"Flowers in a city are like lipstick on a woman–it just makes you look better to have a little color."
– Lady Bird Johnson
11/17/16:
This morning I wandered around the yard, studying patterns of shadow and light from the newly risen sun. I decided to photograph a few flowers with interesting petal shapes: the bottlebrush (Callistemon), Cape honeysuckle (Tecomaria capensis), and sweet pea bush (Polygala). Then I went back inside, where a sunbeam was just beginning to spill across the kitchen, so I took the red-flowering cactus down from its hook near the skylight and zoomed in on the blooms. I have just learned that this variety is Thanksgiving Cactus (Schlumbergera truncata), not Christmas cactus, as I'd been calling it for 10 years.
The maranta that hangs near the cactus was looking lovely as well, although light was too dim to get a sharp, non-grainy photo. Once I got to a computer and downloaded my images, I found that I'd saved a picture of this same plant from June. The amount of growth in a few months is impressive! I have not yet gotten around to trimming the maranta and planting the cuttings as mentioned in my last post, but will probably have lots of indoor-time this weekend to do so, since rain is predicted.
Clicking on the small images below will bring up a larger version.
Thanksgiving cactus.
Orange honeysuckle.
Maranta: June & November.
Sometimes I start writing a new blog post immediately after finishing the previous one. I then plan what to photograph in the coming week, or I select images I've already got but haven't featured here yet. But there's times something noteworthy happens in the garden, so I re-work any writing I'd started in order to include new ideas.

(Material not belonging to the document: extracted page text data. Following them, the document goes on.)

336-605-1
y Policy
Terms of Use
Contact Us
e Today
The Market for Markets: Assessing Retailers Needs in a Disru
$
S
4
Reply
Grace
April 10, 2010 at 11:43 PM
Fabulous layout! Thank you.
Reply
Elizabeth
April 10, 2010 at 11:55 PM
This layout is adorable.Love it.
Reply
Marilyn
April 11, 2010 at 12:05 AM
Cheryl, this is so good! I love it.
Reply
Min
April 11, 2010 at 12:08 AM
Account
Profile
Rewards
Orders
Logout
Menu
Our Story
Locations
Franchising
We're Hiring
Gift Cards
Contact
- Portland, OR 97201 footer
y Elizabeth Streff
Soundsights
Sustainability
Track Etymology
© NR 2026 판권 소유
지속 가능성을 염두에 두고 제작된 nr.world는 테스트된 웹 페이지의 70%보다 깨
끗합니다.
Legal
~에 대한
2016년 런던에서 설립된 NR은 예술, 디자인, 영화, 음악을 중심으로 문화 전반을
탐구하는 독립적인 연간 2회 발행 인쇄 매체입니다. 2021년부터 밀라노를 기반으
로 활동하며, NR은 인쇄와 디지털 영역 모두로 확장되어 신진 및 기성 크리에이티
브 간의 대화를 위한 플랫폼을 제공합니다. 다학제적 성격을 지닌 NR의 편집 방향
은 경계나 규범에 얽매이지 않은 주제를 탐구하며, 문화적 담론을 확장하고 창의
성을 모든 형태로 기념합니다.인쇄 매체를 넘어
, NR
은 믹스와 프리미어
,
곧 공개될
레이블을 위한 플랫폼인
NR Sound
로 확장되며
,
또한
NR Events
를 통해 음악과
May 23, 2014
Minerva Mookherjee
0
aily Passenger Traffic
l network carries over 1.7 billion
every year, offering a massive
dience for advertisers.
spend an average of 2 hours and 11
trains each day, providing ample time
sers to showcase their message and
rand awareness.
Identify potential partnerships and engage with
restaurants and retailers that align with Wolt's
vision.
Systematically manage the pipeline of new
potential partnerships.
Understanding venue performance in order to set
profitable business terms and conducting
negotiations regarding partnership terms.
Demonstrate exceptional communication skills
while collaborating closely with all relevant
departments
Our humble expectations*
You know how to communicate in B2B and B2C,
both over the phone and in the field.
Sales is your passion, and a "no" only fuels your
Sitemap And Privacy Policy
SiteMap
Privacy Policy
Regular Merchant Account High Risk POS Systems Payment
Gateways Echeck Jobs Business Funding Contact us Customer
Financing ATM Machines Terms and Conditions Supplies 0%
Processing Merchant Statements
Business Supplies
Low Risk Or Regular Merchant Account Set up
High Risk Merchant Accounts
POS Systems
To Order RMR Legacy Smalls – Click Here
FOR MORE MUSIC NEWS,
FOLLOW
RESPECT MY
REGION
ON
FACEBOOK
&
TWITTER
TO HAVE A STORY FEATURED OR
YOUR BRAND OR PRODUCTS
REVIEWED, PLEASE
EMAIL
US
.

On other occasions, I don't have any subjects in mind until I sit down to blog on the day I intend to post (usually Thursday or Friday). Or perhaps I'll have had the vague intention of writing about snails, tomatoes or whatever, but didn't manage to get images to go along with the text. I abandon that idea or save it for another day––which is what happened this morning.
Anyway, I'm happy that I've stuck to my plan of posting roughly once a week, for a year and a half now. I've proved to myself that I can overcome procrastination, find new stuff to talk about all the time, and remain motivated to pursue this passion project of writing and gardening.